● **About this exercise**
Below are some records; copy each line in them that contains "комитетом".

● **Records from a data collection**

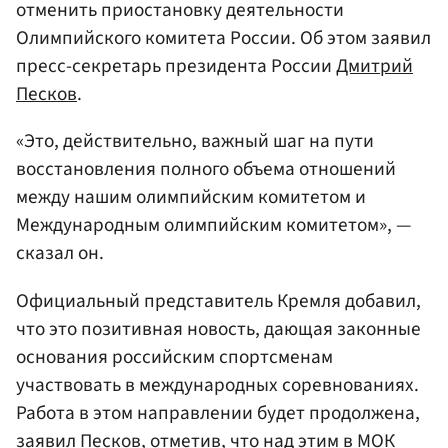
отменить приостановку деятельности
Олимпийского комитета России. Об этом заявил
пресс-секретарь президента России
Дмитрий
Песков
.
«Это, действительно, важный шаг на пути
восстановления полного объема отношений
между нашим олимпийским комитетом и
Международным олимпийским комитетом», —
сказал он.
Официальный представитель Кремля добавил,
что это позитивная новость, дающая законные
основания российским спортсменам
участвовать в международных соревнованиях.
Работа в этом направлении будет продолжена,
заявил Песков, отметив, что над этим в МОК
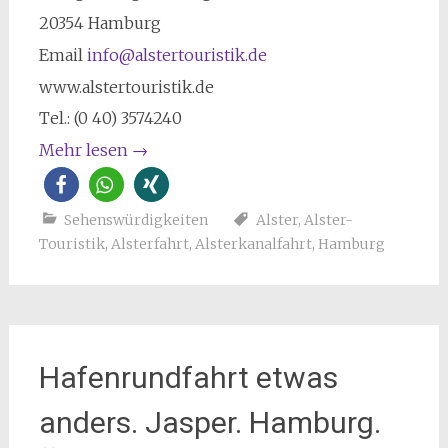
20354 Hamburg
Email
info@alstertouristik.de
www.alstertouristik.de
Tel.: (0 40) 3574240
Mehr lesen
→
Sehenswürdigkeiten
Alster
,
Alster-
Touristik
,
Alsterfahrt
,
Alsterkanalfahrt
,
Hamburg
Hafenrundfahrt etwas
anders. Jasper. Hamburg.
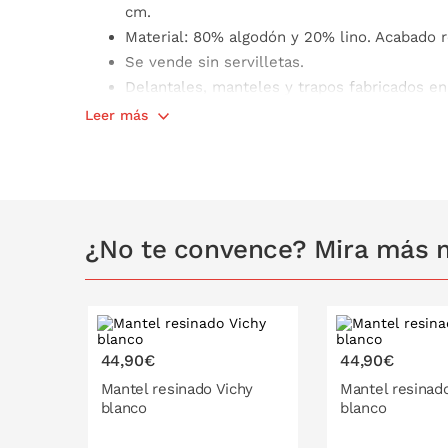
cm.
Material: 80% algodón y 20% lino. Acabado r
Se vende sin servilletas.
Delantales, manteles y trapos fabricados en
Leer más
¿No te convence? Mira más 
44,90€
44,90€
140x140
140x200
140x140
Mantel resinado Vichy
Mantel resinad
cm
cm
cm
blanco
blanco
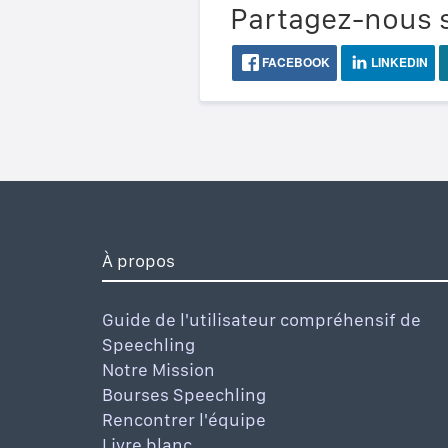
Partagez-nous s
FACEBOOK
LINKEDIN
À propos
Guide de l'utilisateur compréhensif de
Speechling
Notre Mission
Bourses Speechling
Rencontrer l'équipe
Livre blanc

● **Output**
между нашим олимпийским комитетом и
Международным олимпийским комитетом», —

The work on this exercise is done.